Долгушин кивнул, горло сжало, и он не мог произнести ни слова.
– Юрий Петрович?
Он опять кивнул. Высокий полез в карман пиджака, вынул красное удостоверение, развернул.
– Уголовный розыск. Прошу следовать с нами.
Один из сотрудников защелкнул на его руках наручники. Долгушин дернул руками. Холод металла на запястьях вывел его из состояния прострации, и он покатился по полу, крича хрипло и задушенно.
* * *
Кафтанов сидел в кабинете, сбросив генеральский китель, без галстука, в расстегнутой форменной рубашке.
– Как? – спросил он вошедшего Вадима.
– Привез.
– Ну, слава богу, а я уж начал думать, что ты его в Париж отпустил.
– Да нет, – Вадим сел, потер лицо ладонями, – привез.
– Как он себя вел?
– В шоке. Двадцать шагов до летного поля оставалось.
– Садист ты, Орлов.
– Так это не я придумал.
– Ну, значит, мы с тобой садисты. Что-нибудь есть? Вадим достал бумажник, вынул чек. Кафтанов посмотрел, присвистнул:
– Подпись-то Корнье. Теперь мы с ним по-другому поговорим.
– Неужели улик мало?
– В нашем деле всякое даяние благо.
Кафтанов вышел из-за стола, сел напротив Вадима.
– Ты молодец, Вадик, ты даже не знаешь, какой ты молодец.
– Почему же, – ответил Орлов, – знаю. Еще как знаю.
– Невежа ты, – рассмеялся Кафтанов. – Есть повод, можем вполне позволить себе по пять капель.
– Идея. А где?
– Естественно, у тебя. Ты же молодец, а не я.

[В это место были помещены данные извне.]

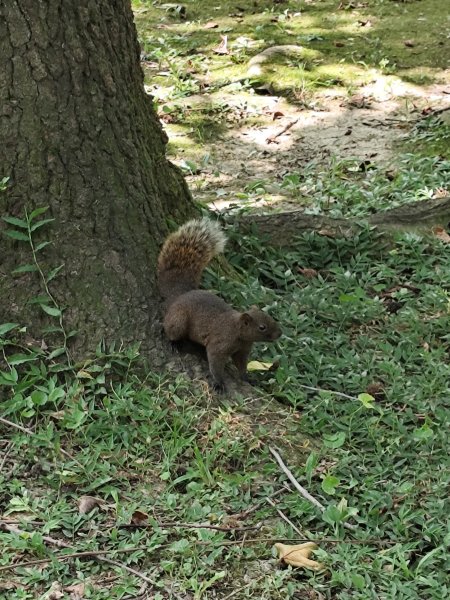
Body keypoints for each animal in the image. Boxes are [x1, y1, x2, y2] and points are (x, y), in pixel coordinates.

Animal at [156, 218, 280, 392]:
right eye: (262, 327)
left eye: (270, 317)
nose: (280, 333)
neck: (237, 332)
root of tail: (179, 295)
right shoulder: (219, 344)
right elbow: (215, 363)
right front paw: (219, 383)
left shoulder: (242, 350)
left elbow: (241, 365)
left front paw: (247, 378)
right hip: (178, 320)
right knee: (170, 329)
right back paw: (174, 343)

Зазвонил внутренний телефон. Кафтанов устало поднялся, снял трубку.
– Кафтанов… Так… Так… Сейчас приедем.
– Что случилось? – лениво поинтересовался Вадим.
– Долгушин твой косит под сумасшедшего.
– Долгушин? – Вадим расхохотался.
Он вспомнил каменное лицо задержанного, когда в отделении милиции в аэропорту они обыскивали его вещи.

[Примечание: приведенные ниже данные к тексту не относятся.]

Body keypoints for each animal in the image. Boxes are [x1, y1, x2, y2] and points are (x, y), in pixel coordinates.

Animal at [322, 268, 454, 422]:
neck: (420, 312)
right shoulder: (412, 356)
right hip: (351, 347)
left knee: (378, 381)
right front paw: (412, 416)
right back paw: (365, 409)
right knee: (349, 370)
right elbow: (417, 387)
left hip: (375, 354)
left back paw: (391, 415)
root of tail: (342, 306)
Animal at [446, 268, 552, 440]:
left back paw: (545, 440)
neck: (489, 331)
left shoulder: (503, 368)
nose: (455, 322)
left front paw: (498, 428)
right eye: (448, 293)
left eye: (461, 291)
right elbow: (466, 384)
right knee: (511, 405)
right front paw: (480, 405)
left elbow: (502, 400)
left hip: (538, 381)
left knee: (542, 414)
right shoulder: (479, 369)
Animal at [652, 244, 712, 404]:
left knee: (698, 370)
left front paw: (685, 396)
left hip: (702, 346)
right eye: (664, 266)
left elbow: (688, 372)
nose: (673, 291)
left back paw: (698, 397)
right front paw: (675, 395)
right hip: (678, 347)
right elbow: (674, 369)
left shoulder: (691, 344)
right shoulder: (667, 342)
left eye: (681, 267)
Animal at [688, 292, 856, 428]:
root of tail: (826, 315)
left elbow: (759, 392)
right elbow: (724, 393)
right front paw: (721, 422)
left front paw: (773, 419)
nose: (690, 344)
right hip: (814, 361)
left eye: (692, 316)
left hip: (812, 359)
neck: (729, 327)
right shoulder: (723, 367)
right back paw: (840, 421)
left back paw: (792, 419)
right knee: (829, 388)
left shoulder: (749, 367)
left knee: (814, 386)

– Пойдем в изолятор, посмотрим.
Они вышли из кабинета, по лестнице спустились вниз, пересекли пустой двор.
– Ну, что у вас? – спросил Кафтанов дежурного.

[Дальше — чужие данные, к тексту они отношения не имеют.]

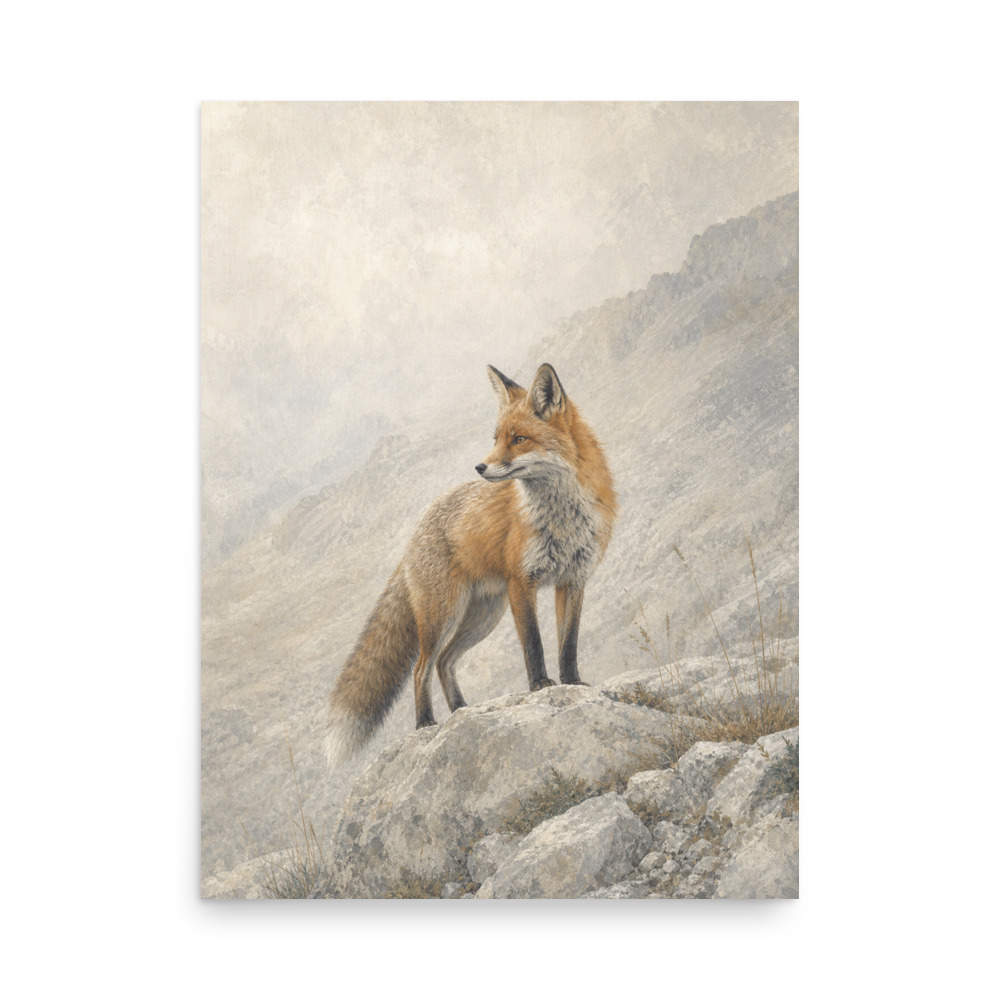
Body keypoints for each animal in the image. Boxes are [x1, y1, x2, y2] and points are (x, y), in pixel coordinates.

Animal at [324, 362, 618, 765]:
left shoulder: (573, 579)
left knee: (445, 662)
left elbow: (568, 642)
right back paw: (426, 723)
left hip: (482, 616)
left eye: (519, 439)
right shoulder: (521, 582)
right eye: (496, 438)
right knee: (421, 668)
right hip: (443, 614)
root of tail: (414, 534)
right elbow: (534, 643)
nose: (480, 466)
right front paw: (540, 685)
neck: (561, 516)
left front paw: (573, 682)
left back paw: (461, 709)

– Кричит, лает, головой об стенку пытался биться.
– Где он?
– В шестой, товарищ генерал.
Они прошли мимо одинаковых дверей, смотрящих в коридор глазами «волчков», остановились у шестой камеры. Дежурный отодвинул засов, распахнул дверь. Долгушин сидел в углу на корточках и жевал кусок полотенца. Глаза у него были вытаращены, волосы стояли дыбом, лицо измазано пылью. Как он был не похож сейчас на лощеного господина, небрежно и упруго шагавшего по аэропорту! Долгушин смотрел на них и пытался проглотить кусок тряпки, лицо его исказила брезгливость, в глазах жили злоба и осмысленность.